# betta, tetras, guppies, and ghost shrimp?



## dragonfly26 (Jun 17, 2011)

I have a 29 gallon tank that i would like to set up sometime in the future. I was thinking of some ideas of what to put in it, and was thinking of putting 1 betta, 6-8 neon tetras, 5-6 guppies (not the fancy ones so the betta wont attack them), and a few ghost shrimp. My question is not whether they would be compatible, because i have read in any places that that combination would be able to work. instead i just want to know if that's overcrowding. I don't think it's too many fish since the tank is pretty spacey, and the fish im thinking of adding are fairly small, but anyways i would like to get someone else's opinion.
Thanks


----------



## FishieLuv (Feb 26, 2011)

I'm not an expert and all that, but what gender of betta would you get?
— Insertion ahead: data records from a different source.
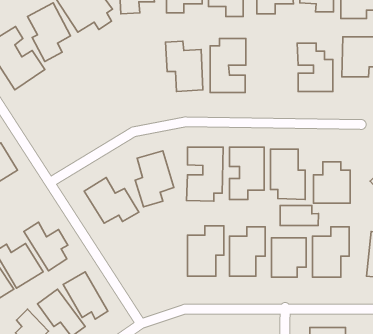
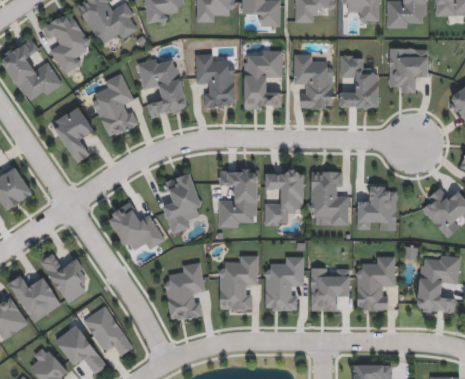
building: none -> [294,54,333,108]
building: none -> [137,57,187,118]
building: none -> [91,73,138,139]
building: none -> [51,106,94,163]
building: [280,205,319,226] -> none
building: none -> [165,263,204,321]

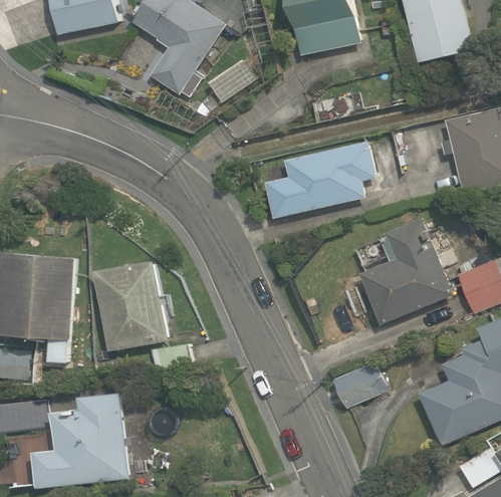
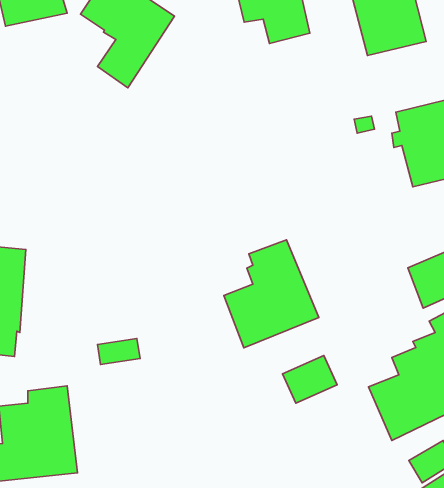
building: [264,140,375,218] -> none
building: [359,217,454,324] -> [224,240,319,348]
building: [94,259,170,351] -> none

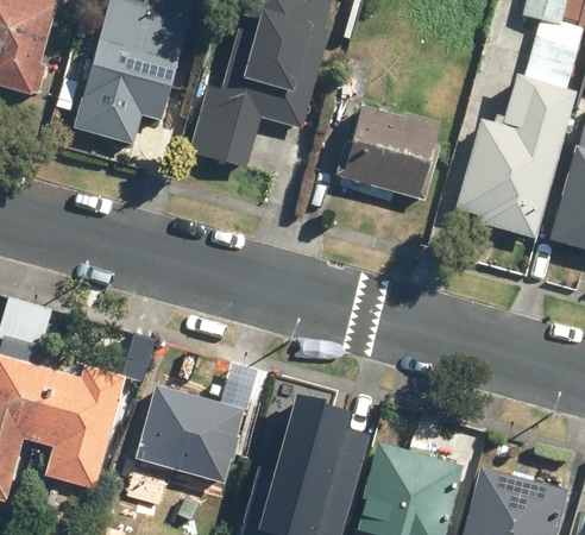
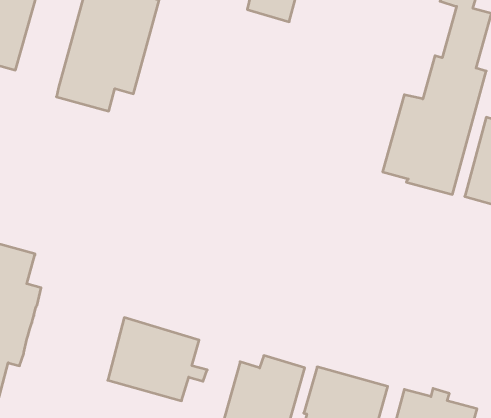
building: [203,33,301,163] -> none
building: [336,111,435,202] -> none
building: [34,364,122,483] -> none

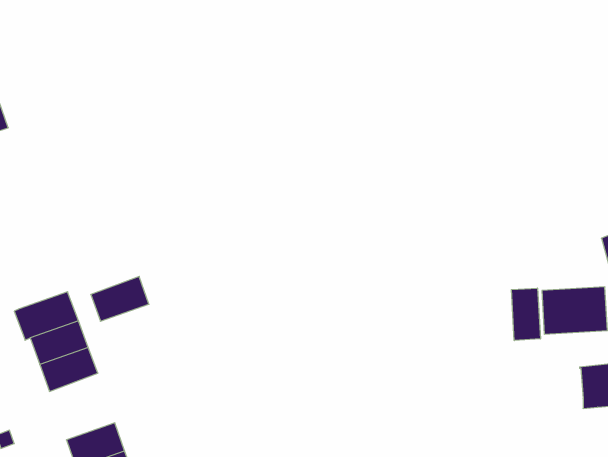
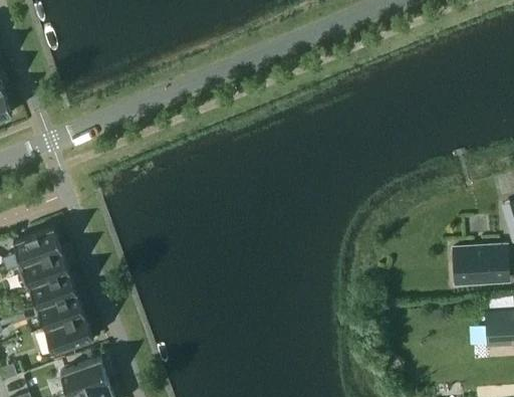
building: [91,276,149,321] -> [12,227,60,264]
building: [511,288,540,341] -> none
building: none -> [45,318,92,354]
Cause I would wonder if the neons would stress about the betta in the tank? I not anexpert, though, so yeah.


----------



## Ghost Knife (Mar 12, 2008)

dragonfly26 said:


> I have a 29 gallon tank that i would like to set up sometime in the future. I was thinking of some ideas of what to put in it, and was thinking of putting 1 betta, 6-8 neon tetras, 5-6 guppies (not the fancy ones so the betta wont attack them), and a few ghost shrimp. My question is not whether they would be compatible, because i have read in any places that that combination would be able to work. instead i just want to know if that's overcrowding. I don't think it's too many fish since the tank is pretty spacey, and the fish im thinking of adding are fairly small, but anyways i would like to get someone else's opinion.
> Thanks


This would work fine, but make sure you get a female Betta. Also, you need an algae eater of some kind and I would suggest 2-3 Apple Snails or a Bristlenose Pleco. Also, I would go with about 10 Neons instead of 6-8.


----------



## dragonfly26 (Jun 17, 2011)

I'm not sure which gender of betta i would get. I guess a female would be okay. I wouldn't want to get any snails though. I currently have a male betta in a 10 gallon tank. I had an apple snail in there, but the betta would always nip at the poor little snail whenever it would come out of its shell (i have cories and a ghost shrimp, and he gets along with them perfectly). I wouldn't want the snails to go through the same thing  . As an algae eater, i would have some ghost shrimp, they're awesome little cleaners, or maybe a few otos


----------



## emc7 (Jul 23, 2005)

The bio-load is reasonable, even if you increase the neons to 10-12. The trick is not to let the guppy population get out of control. I would skip the guppies and get 20 neons, but that's just me.

neons don't fit in bettas' mouths, but guppy fry do. Wonder if he would keep the population under control.


----------



## dragonfly26 (Jun 17, 2011)

I'm not dead set on getting guppies, I just want a small peaceful fish with different colors within its species (guppies can be orange, blue, yellow, etc,) So if you guys have any suggestions for small peaceful fish that i can keep with a betta and several neon tetras, and won't kill my ghost shrimp, that would be great


----------



## Cichlid Man (Jan 19, 2005)

I'd say it would be perfect without the fighter.....fighters often attack neons guppys and shrimps unless you get a lucky one.


----------



## dragonfly26 (Jun 17, 2011)

Cichlid Man said:


> I'd say it would be perfect without the fighter.....fighters often attack neons guppys and shrimps unless you get a lucky one.


I have a betta now that gets along with everything except snails and his own reflection  so i'll try my luck with the next betta. I'll introduce him last to reduce the chance of territorial behavior, and if i see he can't play nice with the others i would remove him into a tank of his own.


----------



## Betta man (Mar 25, 2011)

i THINK it will work fine. I THINK you could keep a male betta in with it. DON'T TRUST ME! RESEARCH AND GET MORE IDEAS.


----------



## ZebraDanio12 (Jun 17, 2011)

Yes and No. Depending on your betta, it may be able to or may not. My betta isn't aggressive at all and I have kept him with a bottom feeder and 2 African Dwarf Frogs. If your is not aggressive like some Bettas he should be fine as long as there is somewhere for him to get away if the other fish aggravate him. Like some type of cave or something. (Female bettas may be better)

The other fish should be fine together, like you said as long as the guppies aren't fancy. Make sure that you have places for the fish to escape, like the betta.

Good Luck!


----------